Charles, are you happy with the way the book ended without giving anything away?
Charles: Nothing happens as it is planned and the story and history never ends.
That was fun, Joe!  Tell Charles thanks for us!  Now I’d like to ask you a question.  In a book of fiction, there’s always that pivotal point where readers just have to keep reading.  Can you tell us what yours is?
Joe: I think Charles’s death is that pivotal point.  His carefully laid plans begin to unravel even before he dies and the reality of his death sends shock waves across the continent.  Each of his children must chart their own course and his widow must take strong steps to protect her life and her interests.
Is there anything you’d like to tell your readers and fans?
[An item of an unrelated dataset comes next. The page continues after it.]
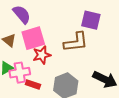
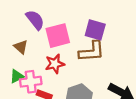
purple square: (91, 20) -> (95, 30), moved
pink square: (33, 38) -> (58, 36), moved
Joe: Although history is usually told through the eyes of the men who inhabit it, I chose to tell much of Anvil through the eyes of Charles’s wife, Sunni and his daughter, Trudi.  Each played a pivotal political role in the history and brings a fresh perspective to the story.  In addition, the struggle between the dominant religion, Christianity and the struggling pagan faithful plays a powerful role in shaping the story.  Anvil is a big, sweeping epic of a story.  I think you’ll have a fun read.